There is a difference. I found the tilt table test uncomfortable, but it didn’t hurt or harm me. I find that most IVs hurt, but usually don’t harm me. But what about when you’re the one giving the care? How do you know the difference between when you’ve done something that your patient finds uncomfortable, painful, or harmful? Does your patient know? I’m guessing that if you’re lucky, you have a very aware and articulate patient who can distinguish between unpleasant sensations vs. painful sensations and that you know enough as a clinician to be able to discern whether any of those sensations (or signs, like their blood pressure plummeting) means that you are now actually harming someone.
You don’t get all of those potential channels with an animal, and when you’re a pet owner who is trying to take care of your pet, you really are just left guessing based on how your pet is reacting.
I’ve been thinking about this a lot lately. A good friend of mine has two sick, elderly kitties that she’s caring for at home. Both get oral meds and special diets, but one also gets subcutaneous fluids which my friend has to administer at home. Her cat grumbles throughout, but towards the end, according to my friend, the cat kicks it up a notch and my friend is horrified, worrying that what she’s doing to the cat has crossed from uncomfortable to painful or harmful. And so starts the freaking out.
We’ve both been looking on line for information on how to do this procedure on a “difficult” cat. Not unholy hell beast, not like my cat for example, but on a cat that is not as sedate and chill as all the cats that you find in majority (entirety?) of “how to” videos. So many of the videos focus on things like how to deal with the infusion set or how to place the needle. Admittedly, those are important factors but there are also the not trivial issues of “how to calm the cat”, “how to get the cat to sit still”, “how to gauge if your cat is just ‘grousing’ vs. telling you that something is wrong”.
I’m guessing that there aren’t videos on this because the people who make the videos choose the calm cats to (a) show how “easy” it can be and (b) to allow them to focus on the stuff like infusion set and needle placement. I do wish someone would make some on the other issues though. Anyone who has had to deliver medicine or care to a feline at home knows that response to your cat’s apparent distress will make a big difference in how successfully you can administer treatment. My own cat, for example, acts like any constraint is killing her. She will fight you wildly if you try to hold her down for more than a few seconds. E.g., this morning we had a nice combing and catnip session, after which I forgot to clean the fuzz out of her comb. I went back to my desk only to notice a few minute later that she was doing something with the comb…oh crap, she was eating the hairball. I immediately start trying to startle her away from the comb by making sounds at her, only to realize that it’s too late for this approach when she looks up at me with wide, freaked out eyes and a huge hairball hanging out of her mouth.
I go to her, grab her, and hold her with my forearms while I try to pluck the hairball out of her mouth with my hands.
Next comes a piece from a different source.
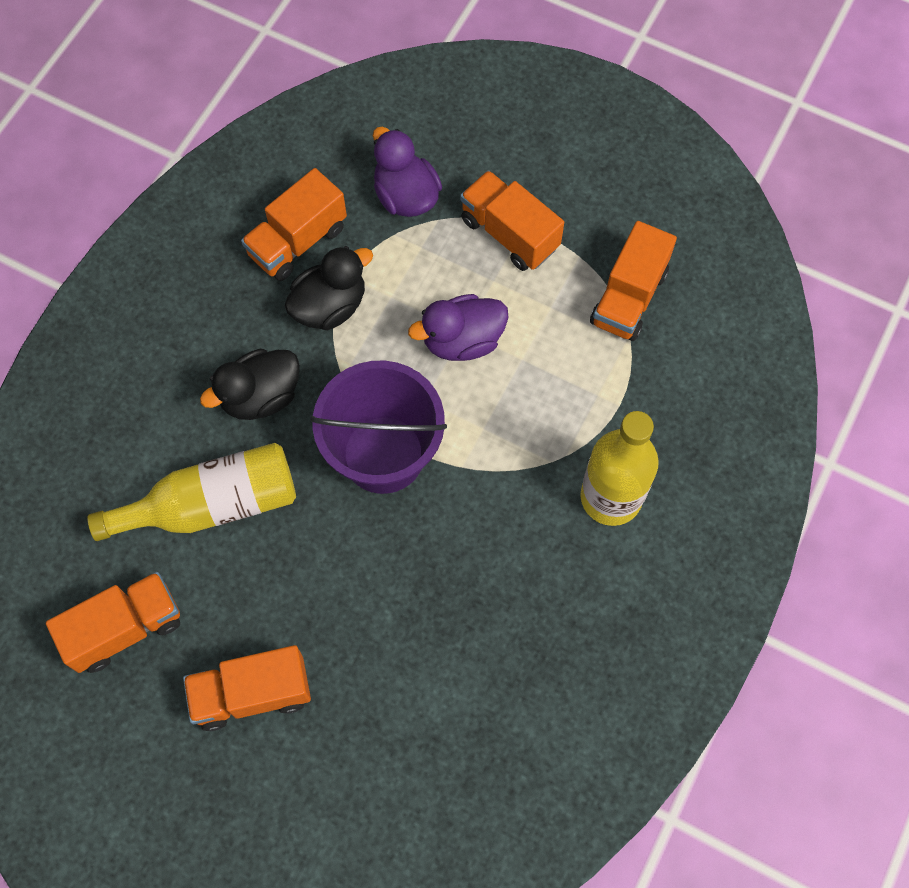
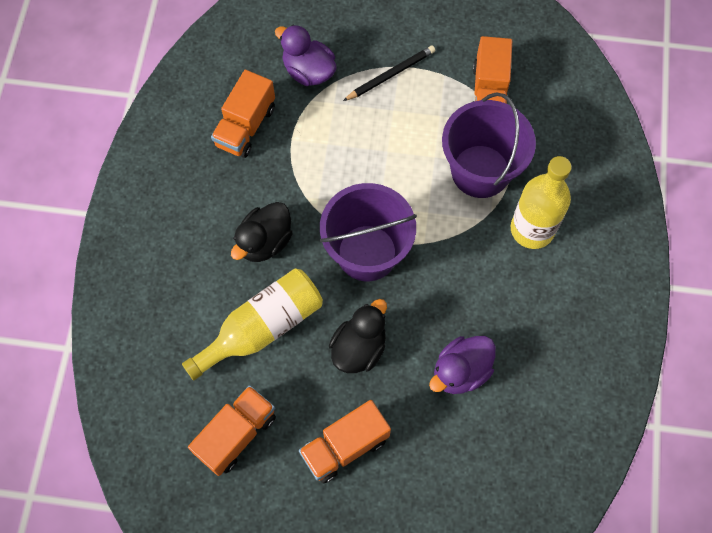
camera: 20 degrees left, 0 degrees up
black duck [285,246,373,330] -> black duck moved to [329,299,387,373]
purple duck [408,294,509,361] -> purple duck moved to [429,336,496,394]
orange truck [460,170,564,271] -> black pencil [343,46,436,101]
none -> purple bucket [442,93,536,198]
Not working because she’s writhing and bucking, windmilling her paws at my arms, and snapping her head up and away from my fingers. “Need some help!” I call to Mr. Patient and present the wriggling cat, still wedged between my elbows to him as he comes over. The cat greets him with more writhing, bucking, and snapping. But she’s out of luck. Mr. Patient grabs her face and picks the hairball off her lip. I release the cat and she bolts from the room.

Try grabbing me now!
She comes back a few minutes later, and this is how I know we have made some progress with this cat. When we first got her, anything that startled her was sufficiently traumatic that she would hide for hours after. Now, she recovers faster. Although note the pose in the picture to the left. She’s back, but she’s barricaded herself under the coffeetable.
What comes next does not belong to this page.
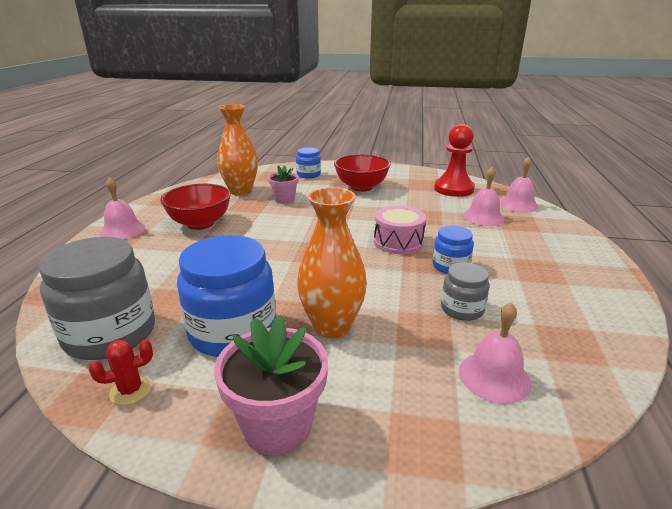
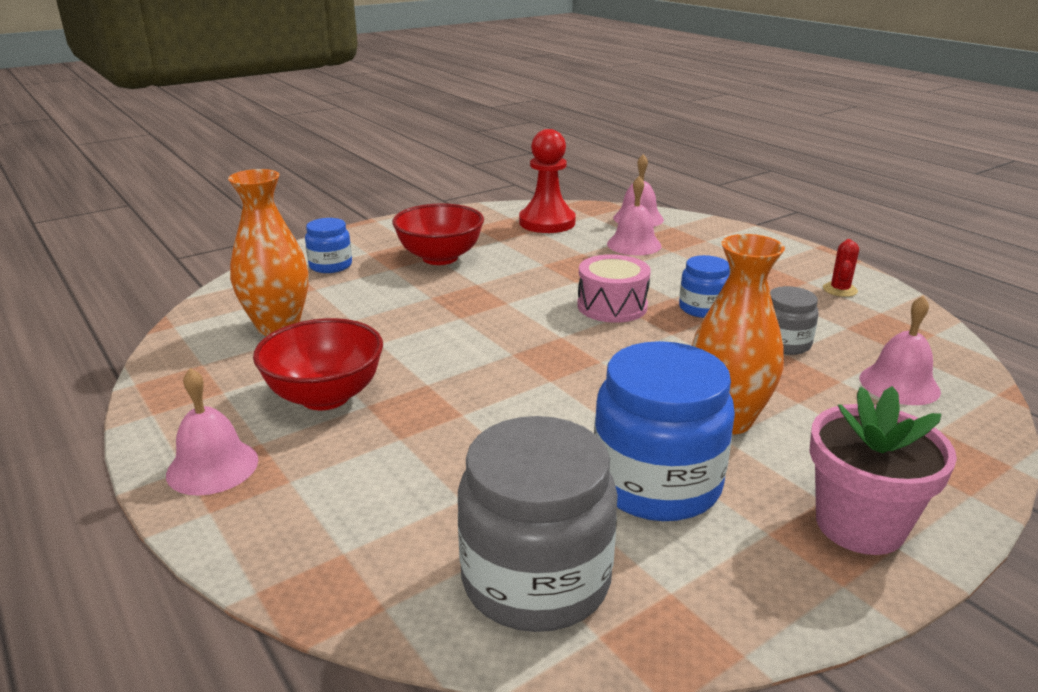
camera: 45 degrees left, 0 degrees up
red cactus [89,340,153,405] -> red cactus moved to [823,239,859,297]
pink flower pot [268,165,299,204] -> none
Admittedly, I would not have approached her like that to give her a medication. Had I not made the alarming noises at the cat to start with, I might have had an extra second or two between grabbing her and her turning into the hellbeast. But those extra seconds wouldn’t have been worth much if the medication were anything that requires time to administer, like fluids.
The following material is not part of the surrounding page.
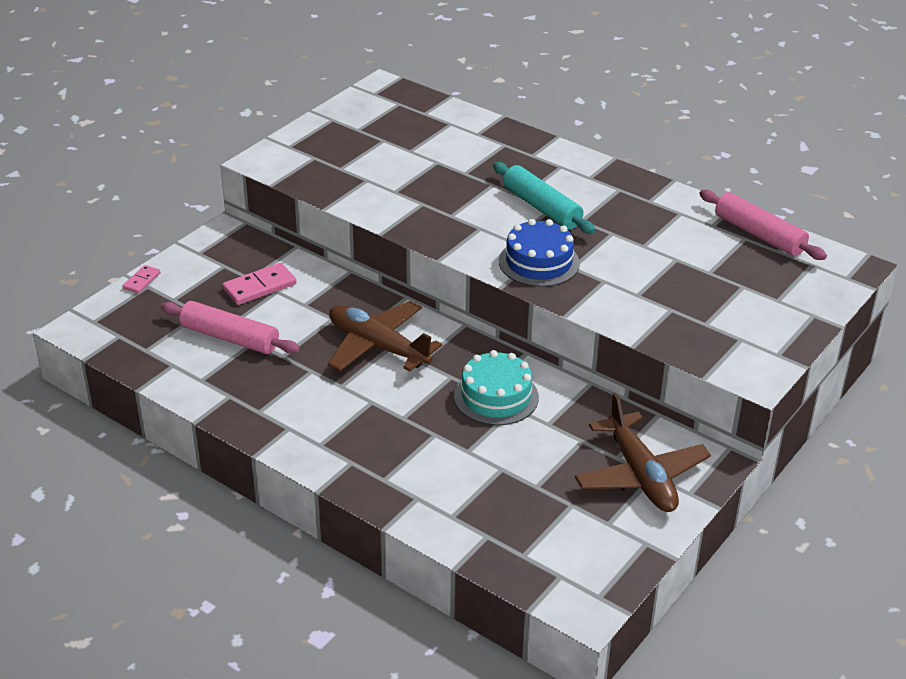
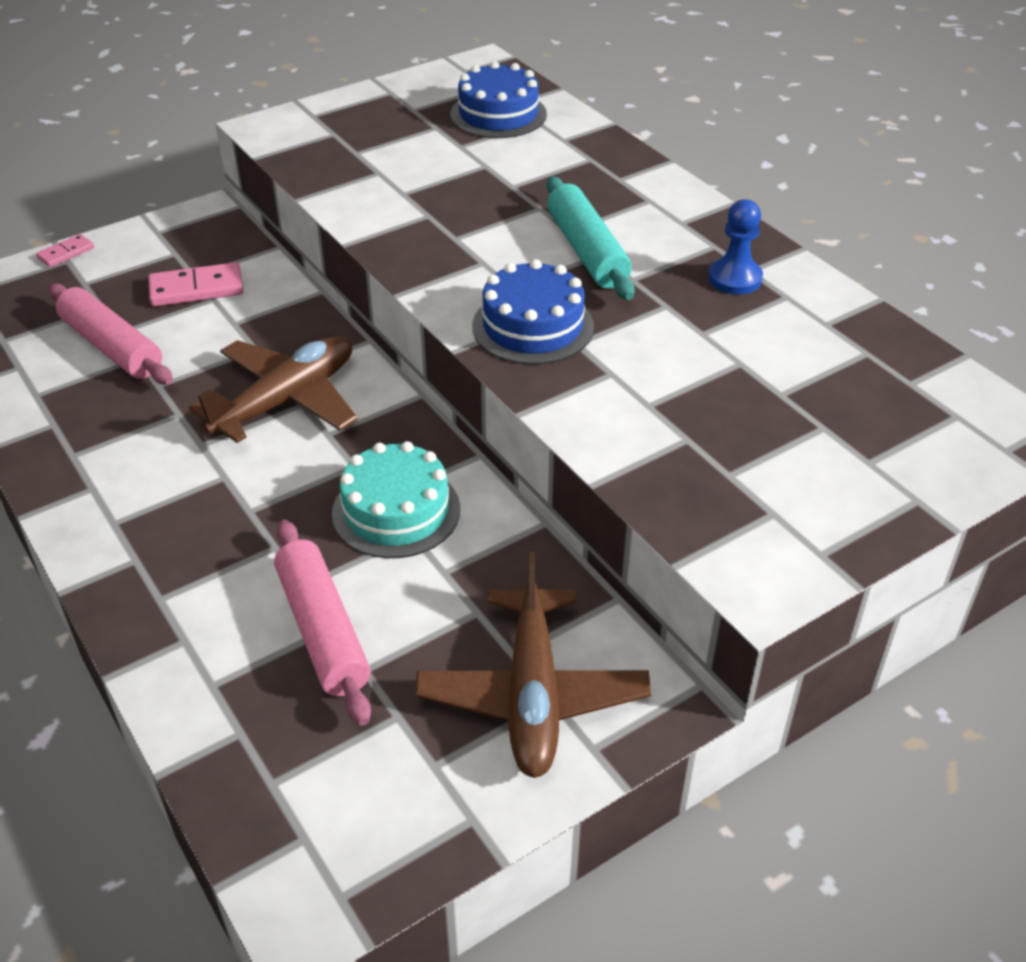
camera: 20 degrees right, 5 degrees up
brown plane [328,301,442,372] -> brown plane turned 75 degrees clockwise [189,336,357,443]
pink rolling pin [699,190,827,260] -> pink rolling pin moved to [274,520,371,726]
none -> blue cake [450,61,547,138]
none -> blue pawn [708,199,763,294]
For your amusement and edification, I’m sharing this gem I came across in researching how to give fluids to a difficult cat.
I also thought I’d share the following tip, although I haven’t heard back from my friend on whether it worked or not. I started out by noting that it’s tough to know how to interpret your cat’s “feedback”, so toward that end, I recommended my friend try a “sham” infusion with her cat. That is, set everything up as if she were going to inject and infuse, but don’t actually place the needle. Just poke the cat, then keep her still for the time she’d usually have to stay still for the infusion. If the cat’s grumbling pattern is low and grousy then kicking it up a notch toward the end, we have reasonable evidence to conclude that the escalation in vocalization is not pain or harm but the “discomfort” of running out of patience.